**Written task 1**.
Answer these questions about the passage on crypto coins and tokens:
(a) About how many cryptocurrencies does it say exist today?
(b) In what year were the first altcoins introduced?
(c) Which agency regulates security tokens?

**Selection**.
--
It’s important not to confuse cryptocurrencies with the terms “tokens” and “coins” as they have specific differences that distinguish them from one another.
While they share the premise of exchanging value between parties, cryptos have differences that traders and investors like you need always to remember.
Since the inception of Bitcoin in 2009, there are now about 21,910 cryptocurrencies in existence, with a combined market cap of $850 billion.
It was in 2011 that Bitcoin’s original alternatives, known as altcoins, were introduced. Such altcoins included Litecoin and Namecoin, although it was not until Ethereum’s appearance that they caught many’s attention and interest.
Certain cryptos, such as Bitcoin, function as investment vehicles, with many investors seeing them as a store of value. On the other hand, other cryptocurrencies, like Ether, have a more transactional purpose that allows developers to create different transactional tools, services, and communities.
Understanding Crypto Coins and Crypto Tokens
While crypto has been interchanged with the terms “coin” and “token,” they are different from one another.
Coins are Bitcoin and altcoins like Ethereum that operate their own blockchain networks. When people think of cryptocurrency, it is often crypto coins such as Bitcoin.
Crypto coins are typically implemented on and native to their blockchains, working mainly as payment cryptocurrencies. They are a different type of crypto from tokens, which are created on existing blockchains.
Crypto tokens can represent a digital asset, like digital art or utility, that provides the owner access to a particular service or application. Compared to coins, tokens are digital units of value that don’t need a blockchain and can reside in the ecosystem of another blockchain network.
Three Types of Crypto Tokens
- Value Tokens:These are objects of value representing digital assets such as art or music through a non-fungible token (NFT).
- Utility Tokens:Tokens that have specific use cases. They allow holders to carry out actions on a blockchain or decentralized application (dApp).
- Security Tokens:These tokens are like stocks, representing ownership of a financial security. Securities tokens, regulated by the Securities and Exchange Commission (SEC), can be sold by companies to generate capital. They are also fungible, making them different from value tokens and NFTs.
ERC-20 Tokens Explained
Ethereum Request for Comment 20 or ERC-20 tokens are widely used tokens on the Ethereum network. Such tokens include stablecoin DAI and meme coin Shiba Inu (SHIB).
Certain token standards are applied in creating crypto tokens, and the ERC-20 is one of the most common.
The ERC-20 is a standard that allows the development of fungible tokens and smart contracts in the Ethereum blockchain. It is a technical standard that provides developers with the rules they need to follow to enable a token’s interoperation within Ethereum’s network.
--
Stored entries:
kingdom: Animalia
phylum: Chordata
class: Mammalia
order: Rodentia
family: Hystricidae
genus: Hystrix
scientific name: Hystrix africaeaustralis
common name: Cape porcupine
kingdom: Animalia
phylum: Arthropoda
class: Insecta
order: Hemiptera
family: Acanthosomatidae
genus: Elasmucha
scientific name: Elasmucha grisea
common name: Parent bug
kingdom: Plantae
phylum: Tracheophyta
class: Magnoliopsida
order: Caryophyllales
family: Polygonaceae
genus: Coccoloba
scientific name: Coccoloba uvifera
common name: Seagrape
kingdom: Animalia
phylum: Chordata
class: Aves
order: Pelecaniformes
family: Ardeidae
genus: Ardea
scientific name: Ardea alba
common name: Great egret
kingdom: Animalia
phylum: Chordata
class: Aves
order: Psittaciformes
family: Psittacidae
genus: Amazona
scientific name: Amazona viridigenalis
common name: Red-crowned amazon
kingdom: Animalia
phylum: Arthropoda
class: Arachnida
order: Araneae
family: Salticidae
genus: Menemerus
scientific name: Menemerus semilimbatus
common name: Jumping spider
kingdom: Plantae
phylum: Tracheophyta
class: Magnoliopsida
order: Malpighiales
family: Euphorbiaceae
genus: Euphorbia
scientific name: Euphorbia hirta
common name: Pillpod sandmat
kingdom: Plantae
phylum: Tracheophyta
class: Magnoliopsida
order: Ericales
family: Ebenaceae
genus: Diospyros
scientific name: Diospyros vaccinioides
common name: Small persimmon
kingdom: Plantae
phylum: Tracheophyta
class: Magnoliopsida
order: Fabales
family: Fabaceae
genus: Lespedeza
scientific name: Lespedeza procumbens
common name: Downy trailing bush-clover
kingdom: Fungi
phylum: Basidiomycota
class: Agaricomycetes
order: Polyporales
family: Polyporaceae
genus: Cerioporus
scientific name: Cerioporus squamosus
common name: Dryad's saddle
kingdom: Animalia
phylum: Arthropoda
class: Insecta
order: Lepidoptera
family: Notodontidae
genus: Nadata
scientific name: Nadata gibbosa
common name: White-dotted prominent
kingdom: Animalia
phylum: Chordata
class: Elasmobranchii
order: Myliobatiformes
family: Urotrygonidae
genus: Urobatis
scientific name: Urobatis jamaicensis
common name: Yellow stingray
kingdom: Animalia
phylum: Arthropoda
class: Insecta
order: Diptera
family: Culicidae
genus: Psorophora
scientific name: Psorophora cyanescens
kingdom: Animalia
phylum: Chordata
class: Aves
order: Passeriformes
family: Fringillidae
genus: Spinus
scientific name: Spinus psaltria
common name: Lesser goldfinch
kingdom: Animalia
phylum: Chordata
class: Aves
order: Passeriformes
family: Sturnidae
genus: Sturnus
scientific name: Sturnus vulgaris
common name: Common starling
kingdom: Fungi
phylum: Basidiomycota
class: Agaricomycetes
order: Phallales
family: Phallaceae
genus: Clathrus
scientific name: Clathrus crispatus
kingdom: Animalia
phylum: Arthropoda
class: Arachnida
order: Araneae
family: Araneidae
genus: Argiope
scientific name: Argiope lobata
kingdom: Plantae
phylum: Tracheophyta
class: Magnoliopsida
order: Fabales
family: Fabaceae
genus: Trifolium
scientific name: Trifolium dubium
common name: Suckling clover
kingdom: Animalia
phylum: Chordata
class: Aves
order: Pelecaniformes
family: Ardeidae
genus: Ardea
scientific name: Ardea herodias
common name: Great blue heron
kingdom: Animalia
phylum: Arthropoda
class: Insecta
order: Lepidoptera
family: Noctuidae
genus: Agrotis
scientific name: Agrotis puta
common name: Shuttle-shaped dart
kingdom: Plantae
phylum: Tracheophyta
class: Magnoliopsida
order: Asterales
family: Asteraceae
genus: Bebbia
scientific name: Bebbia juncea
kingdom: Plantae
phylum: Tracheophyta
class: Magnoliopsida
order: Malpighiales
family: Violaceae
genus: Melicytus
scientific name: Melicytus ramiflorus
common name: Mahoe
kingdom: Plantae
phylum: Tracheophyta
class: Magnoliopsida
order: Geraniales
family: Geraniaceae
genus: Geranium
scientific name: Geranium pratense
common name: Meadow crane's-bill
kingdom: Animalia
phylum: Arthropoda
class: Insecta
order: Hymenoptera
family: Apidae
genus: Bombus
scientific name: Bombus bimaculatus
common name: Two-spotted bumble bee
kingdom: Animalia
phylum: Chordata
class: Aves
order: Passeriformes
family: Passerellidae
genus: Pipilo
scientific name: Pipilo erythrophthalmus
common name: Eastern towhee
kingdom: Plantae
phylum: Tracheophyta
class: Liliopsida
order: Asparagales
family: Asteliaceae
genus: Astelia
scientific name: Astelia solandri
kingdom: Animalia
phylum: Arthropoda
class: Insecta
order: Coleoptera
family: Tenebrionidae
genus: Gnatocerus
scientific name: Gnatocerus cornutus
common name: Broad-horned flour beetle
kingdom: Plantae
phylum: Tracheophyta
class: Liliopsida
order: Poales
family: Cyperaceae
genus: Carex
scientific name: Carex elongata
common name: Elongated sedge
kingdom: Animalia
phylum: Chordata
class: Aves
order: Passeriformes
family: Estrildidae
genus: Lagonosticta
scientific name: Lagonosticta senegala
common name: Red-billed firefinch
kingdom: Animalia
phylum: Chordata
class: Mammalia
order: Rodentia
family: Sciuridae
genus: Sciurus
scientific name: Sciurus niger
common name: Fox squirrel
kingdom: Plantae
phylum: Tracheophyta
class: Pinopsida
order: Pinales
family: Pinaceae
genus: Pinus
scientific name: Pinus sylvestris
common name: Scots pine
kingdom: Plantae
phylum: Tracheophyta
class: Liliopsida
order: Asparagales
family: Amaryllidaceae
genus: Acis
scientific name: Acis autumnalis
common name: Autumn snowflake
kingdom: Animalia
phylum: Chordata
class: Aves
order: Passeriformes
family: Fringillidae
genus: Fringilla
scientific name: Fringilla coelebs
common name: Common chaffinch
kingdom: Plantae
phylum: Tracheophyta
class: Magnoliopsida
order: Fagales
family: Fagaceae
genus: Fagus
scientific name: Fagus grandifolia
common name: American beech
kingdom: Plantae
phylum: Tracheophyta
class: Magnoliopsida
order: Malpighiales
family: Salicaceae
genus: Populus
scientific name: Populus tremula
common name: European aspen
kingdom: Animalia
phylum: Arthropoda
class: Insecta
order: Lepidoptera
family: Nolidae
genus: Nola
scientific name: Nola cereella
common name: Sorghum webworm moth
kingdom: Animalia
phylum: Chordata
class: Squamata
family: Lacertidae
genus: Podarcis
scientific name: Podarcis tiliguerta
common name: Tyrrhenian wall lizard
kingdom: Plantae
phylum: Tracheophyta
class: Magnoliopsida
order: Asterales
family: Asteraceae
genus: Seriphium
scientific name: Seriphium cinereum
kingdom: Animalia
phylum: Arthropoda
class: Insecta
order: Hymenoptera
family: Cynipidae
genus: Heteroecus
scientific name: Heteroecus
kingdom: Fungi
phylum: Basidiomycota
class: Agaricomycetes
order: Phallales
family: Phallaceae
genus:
--
**Written task 2**.
Can you quote the records word for word, from their first line through the line containing "genus: Amazona", with both of those lines included?

**Full answer 1**.
(a) About 21,910
(b) 2011
(c) The Securities and Exchange Commission (SEC)

**Full answer 2**.
kingdom: Animalia
phylum: Chordata
class: Mammalia
order: Rodentia
family: Hystricidae
genus: Hystrix
scientific name: Hystrix africaeaustralis
common name: Cape porcupine
kingdom: Animalia
phylum: Arthropoda
class: Insecta
order: Hemiptera
family: Acanthosomatidae
genus: Elasmucha
scientific name: Elasmucha grisea
common name: Parent bug
kingdom: Plantae
phylum: Tracheophyta
class: Magnoliopsida
order: Caryophyllales
family: Polygonaceae
genus: Coccoloba
scientific name: Coccoloba uvifera
common name: Seagrape
kingdom: Animalia
phylum: Chordata
class: Aves
order: Pelecaniformes
family: Ardeidae
genus: Ardea
scientific name: Ardea alba
common name: Great egret
kingdom: Animalia
phylum: Chordata
class: Aves
order: Psittaciformes
family: Psittacidae
genus: Amazona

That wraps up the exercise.